89 N.Y.2d 997, 679 N.E.2d 631, 657 N.Y.S.2d 392 (1997).
March 25, 1997
1 No. 28 (1997 NY Int. 35)
Decided March 25, 1997
_________________________________________________________________
This memorandum is uncorrected and subject to revision before
publication in the New York Reports.
Anita Khashu, for Appellant.
Susan Gliner, for Respondent.
MEMORANDUM:
The order of the Appellate Division should be reversed and a new trial
ordered on count two of the indictment.
Defendant was indicted for driving on a public highway with a blood
alcohol level of .10 of one percentum or greater in contravention of
the per se limit set forth in Vehicle and Traffic Law § 1192(2) (count
one or the "per se statutory count") and driving on a public highway
while intoxicated, as that term has been defined in the common law, in
violation of Vehicle and Traffic Law § 1192(3) (count two or the
"common law count"), and proceeded to trial before a judge, having
waived his right to a jury trial. After summations, defendant's
counsel requested that the court consider driving while impaired
(Vehicle and Traffic Law § 1192(1)) as a lesser included offense of
driving while intoxicated as charged under the common law count. The
People objected on the mistaken belief that driving while impaired
would be a lesser included offense of the per se statutory count, not
the common law count. The court adopted the People's misguided
position and considered driving while impaired as a lesser included
offense under count one, not count two, as defendant requested.

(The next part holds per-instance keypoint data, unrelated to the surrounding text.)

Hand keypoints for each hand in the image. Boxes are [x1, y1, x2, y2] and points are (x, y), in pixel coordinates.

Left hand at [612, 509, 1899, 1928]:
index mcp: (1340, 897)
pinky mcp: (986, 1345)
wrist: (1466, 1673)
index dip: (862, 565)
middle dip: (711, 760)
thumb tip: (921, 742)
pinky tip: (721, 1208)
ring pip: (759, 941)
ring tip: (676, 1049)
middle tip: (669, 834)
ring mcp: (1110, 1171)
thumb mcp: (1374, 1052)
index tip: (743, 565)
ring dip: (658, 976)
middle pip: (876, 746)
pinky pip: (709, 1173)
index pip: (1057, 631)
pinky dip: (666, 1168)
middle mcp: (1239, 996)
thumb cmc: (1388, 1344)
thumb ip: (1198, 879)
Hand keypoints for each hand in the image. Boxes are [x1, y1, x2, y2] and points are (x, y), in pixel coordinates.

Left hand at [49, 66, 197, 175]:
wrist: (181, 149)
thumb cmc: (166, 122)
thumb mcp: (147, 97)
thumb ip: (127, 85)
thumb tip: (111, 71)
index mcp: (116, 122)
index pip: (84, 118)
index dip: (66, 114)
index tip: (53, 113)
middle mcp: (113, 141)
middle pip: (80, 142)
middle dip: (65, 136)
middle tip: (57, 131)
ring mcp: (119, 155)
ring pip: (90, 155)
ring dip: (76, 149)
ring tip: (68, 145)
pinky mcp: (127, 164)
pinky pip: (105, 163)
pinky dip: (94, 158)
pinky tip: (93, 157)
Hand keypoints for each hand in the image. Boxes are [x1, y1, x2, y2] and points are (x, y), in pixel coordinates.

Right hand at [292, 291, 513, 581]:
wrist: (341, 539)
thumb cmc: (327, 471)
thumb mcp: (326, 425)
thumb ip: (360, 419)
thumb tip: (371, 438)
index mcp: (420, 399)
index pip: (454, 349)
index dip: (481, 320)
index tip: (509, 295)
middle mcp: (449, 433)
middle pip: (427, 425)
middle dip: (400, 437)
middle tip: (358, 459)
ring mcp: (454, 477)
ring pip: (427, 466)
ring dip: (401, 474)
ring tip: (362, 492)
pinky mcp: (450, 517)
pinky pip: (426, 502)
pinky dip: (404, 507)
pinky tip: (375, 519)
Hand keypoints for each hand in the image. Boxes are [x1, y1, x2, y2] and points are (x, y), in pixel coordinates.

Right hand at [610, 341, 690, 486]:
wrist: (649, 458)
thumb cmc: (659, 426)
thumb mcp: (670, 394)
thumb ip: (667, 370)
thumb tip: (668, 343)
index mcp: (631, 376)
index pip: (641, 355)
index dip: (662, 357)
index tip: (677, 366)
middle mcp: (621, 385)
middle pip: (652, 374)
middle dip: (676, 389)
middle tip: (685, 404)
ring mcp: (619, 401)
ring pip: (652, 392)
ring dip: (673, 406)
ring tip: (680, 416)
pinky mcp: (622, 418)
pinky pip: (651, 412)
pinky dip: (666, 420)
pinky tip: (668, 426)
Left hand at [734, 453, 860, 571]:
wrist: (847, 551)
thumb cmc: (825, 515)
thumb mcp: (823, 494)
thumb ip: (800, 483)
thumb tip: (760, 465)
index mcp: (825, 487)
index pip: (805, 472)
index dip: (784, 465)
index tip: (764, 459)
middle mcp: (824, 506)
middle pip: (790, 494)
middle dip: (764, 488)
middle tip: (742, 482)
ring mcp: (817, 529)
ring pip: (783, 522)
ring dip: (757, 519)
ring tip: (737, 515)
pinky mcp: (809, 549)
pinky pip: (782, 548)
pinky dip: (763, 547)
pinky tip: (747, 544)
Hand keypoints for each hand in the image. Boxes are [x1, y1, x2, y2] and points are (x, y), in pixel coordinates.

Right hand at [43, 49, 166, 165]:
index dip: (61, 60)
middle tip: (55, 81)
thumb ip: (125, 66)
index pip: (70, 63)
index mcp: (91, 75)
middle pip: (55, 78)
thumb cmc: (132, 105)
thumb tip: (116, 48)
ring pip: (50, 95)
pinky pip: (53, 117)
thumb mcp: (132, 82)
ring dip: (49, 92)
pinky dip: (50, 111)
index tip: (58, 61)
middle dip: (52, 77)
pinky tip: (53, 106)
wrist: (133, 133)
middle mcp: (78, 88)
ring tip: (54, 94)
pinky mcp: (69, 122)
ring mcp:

The court found defendant not guilty of per se statutory intoxication
but guilty of the lesser included offense of driving while impaired
under count one of the indictment and guilty of the common law count
as a felony. Defendant moved by formal motion to set aside the
verdict, arguing that the trial court erred in considering driving
while impaired as a lesser included offense under the per se statutory
count (Vehicle and Traffic Law § 1192(2)), rather than under common
law intoxication (Vehicle and Traffic Law § 1192(3)).